This week Mark Anderson reminded us of this 2012 IPDraughts post. I’m pleased he did so, because it caused me to consider some unhelpful English terminology.
I’ll let you read Mark’s post for the background. The gist of it was that in a dispute over an allegedly defective airplane, Bombardier sought to avoid application of sections 13 and 14 of the English Sale of Goods Act 1979 by invoking the contract provision that waived “ANY IMPLIED WARRANTY OF MERCHANTABILITY OR OF FITNESS FOR A PARTICULAR PURPOSE.” But perhaps because the contract used in the deal was based on a U.S. contract (the all capitals are something of a giveaway), the wording was left something to be desired for purposes of English law.
Here’s Mark’s description of what happened:
Unfortunately for Bombardier, there is a long line of English case authority, discussed at length in Cooke J’s judgment, stating that in order to exclude section 14, it is necessary to state explicitly that one is excluding the “conditions” of merchantability (now satisfactory quality) and fitness for purpose. It is not enough to state that one is excluding “warranties”. This is because the Sale of Goods Act makes a clear distinction between promissory conditions (breach of which entitle the party suffering from a breach to terminate the contract) and warranties (breach of which only entitle that party to claim damages).
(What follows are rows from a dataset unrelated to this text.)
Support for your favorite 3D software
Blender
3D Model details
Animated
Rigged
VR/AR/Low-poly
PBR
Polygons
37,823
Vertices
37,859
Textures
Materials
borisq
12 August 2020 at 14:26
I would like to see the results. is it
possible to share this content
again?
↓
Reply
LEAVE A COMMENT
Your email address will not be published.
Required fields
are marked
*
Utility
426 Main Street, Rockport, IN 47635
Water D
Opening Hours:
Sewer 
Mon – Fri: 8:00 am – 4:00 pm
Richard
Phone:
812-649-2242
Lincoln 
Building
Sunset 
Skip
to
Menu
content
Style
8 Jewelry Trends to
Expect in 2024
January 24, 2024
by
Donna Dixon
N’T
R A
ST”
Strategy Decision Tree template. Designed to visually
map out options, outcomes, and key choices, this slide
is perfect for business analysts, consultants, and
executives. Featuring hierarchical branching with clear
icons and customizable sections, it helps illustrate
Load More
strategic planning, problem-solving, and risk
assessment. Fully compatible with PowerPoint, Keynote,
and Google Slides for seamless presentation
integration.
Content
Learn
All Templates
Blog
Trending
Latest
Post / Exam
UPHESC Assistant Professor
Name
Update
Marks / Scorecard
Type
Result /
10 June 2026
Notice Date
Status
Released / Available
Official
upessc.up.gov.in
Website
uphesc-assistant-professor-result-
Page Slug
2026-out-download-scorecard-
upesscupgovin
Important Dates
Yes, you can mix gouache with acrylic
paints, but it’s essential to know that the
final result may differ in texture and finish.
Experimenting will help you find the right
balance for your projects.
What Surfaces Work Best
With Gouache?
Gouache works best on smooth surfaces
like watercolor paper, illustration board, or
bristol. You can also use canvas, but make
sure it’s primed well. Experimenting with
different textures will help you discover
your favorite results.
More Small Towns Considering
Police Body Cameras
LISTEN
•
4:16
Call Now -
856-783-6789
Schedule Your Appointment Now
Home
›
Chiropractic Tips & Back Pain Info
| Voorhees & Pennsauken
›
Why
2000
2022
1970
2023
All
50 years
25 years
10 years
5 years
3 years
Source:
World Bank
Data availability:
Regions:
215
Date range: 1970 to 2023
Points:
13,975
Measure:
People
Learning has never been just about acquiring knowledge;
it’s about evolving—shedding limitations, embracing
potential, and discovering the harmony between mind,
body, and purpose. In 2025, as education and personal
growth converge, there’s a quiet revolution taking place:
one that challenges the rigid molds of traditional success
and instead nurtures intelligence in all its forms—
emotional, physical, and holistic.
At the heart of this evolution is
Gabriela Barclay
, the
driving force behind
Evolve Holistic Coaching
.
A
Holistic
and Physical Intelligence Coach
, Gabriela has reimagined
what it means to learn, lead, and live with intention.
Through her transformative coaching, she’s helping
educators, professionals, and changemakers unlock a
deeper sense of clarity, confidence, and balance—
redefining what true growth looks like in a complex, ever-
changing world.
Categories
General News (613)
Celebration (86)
Let’s look at the distinction between conditions and warranties. The first thing to note about this meaning of condition is that it has nothing to do with the broader meaning of condition, which Black’s Law Dictionary states as follows: “A future and uncertain event on which the existence or extent of an obligation or liability depends; an uncertain act or event that triggers or negates a duty to render a promised performance.”
Instead, here’s how Practical Law Company defines condition:
A condition is a term of the contract that, if breached, gives the non-defaulting party the right to either:
- Treat the breach as a repudiation and terminate the contract (technically, to treat the contract as discharged, so that future contractual obligations come to an end); or
- Affirm the contract.
And here’s how it defines warranty:
A warranty is a contract term the breach of which does not give the non-defaulting party the right to treat the contract as repudiated. A breach of warranty will only entitle the non-defaulting party to claim damages for any loss suffered.
Not clear enough? Then let’s try Chitty on Contracts. 2-158 says, “[The word condition] may refer to the performance by one party of his undertaking. Where, for example, A agrees to work for B at a weekly wage payable at the end of the week, the contract is immediately binding on both parties, but B is not liable to pay until A has performed his promise to work. Such performance is a condition of B’s liability, and, as A has promised to render it, the condition may be described as promissory.”
At 13-031, it says, “In its most technical sense, however, [the word warranty] is to be understood as meaning a term of the contract, the breach of which may give rise to a claim for damages but not to a right to treat the contract as repudiated.”
I’m afraid that still seems obscure. That’s perhaps why Wikipedia is able to offer the following gem: “Conditions are terms which go to the very root of a contract. Breach of these terms repudiate the contract,allowing the other party to discharge the contract. A warranty is not so imperative so the contract will subsist after a breach. Breach of either will give rise to damages.”
It goes on to say, “By way of illustration, an actress’ obligation to perform the opening night of a theatrical production is a condition, whereas a singers obligation to perform during the first three days of rehearsal is a warranty.”
You’re welcome to join me in scratching your head at that one.
I’m not offering Wikipedia as an authority on English law. But if that’s the best that Wikipedia can offer, it suggests we’re dealing with an obscure distinction. So I wasn’t surprised to have Mark say this:
There is a strong commercial argument that this technical distinction between conditions and warranties has outlived its usefulness, does not reflect modern commercial practice, and should no longer form part of English law. In one of the cited cases, Rix LJ (a very senior, current English judge specialising in commercial law) made comments to this effect, but felt bound by House of Lords (now Supreme Court) authority.
I can’t say I feel particularly sorry for Bombardier: their lawyers should have known what the law is. But this awkward distinction was built into a statute, so that anyone who wants to take advantage of provisions under the statute has to invoke that distinction, and in a magic-words way. That’s unfortunate.
And it adds to the evidence suggesting that the English legal establishment is predisposed to legalistic hairsplitting.
(If you want a sensible taxonomy, I offer my “categories of contract language” framework, a summary of which is available here.)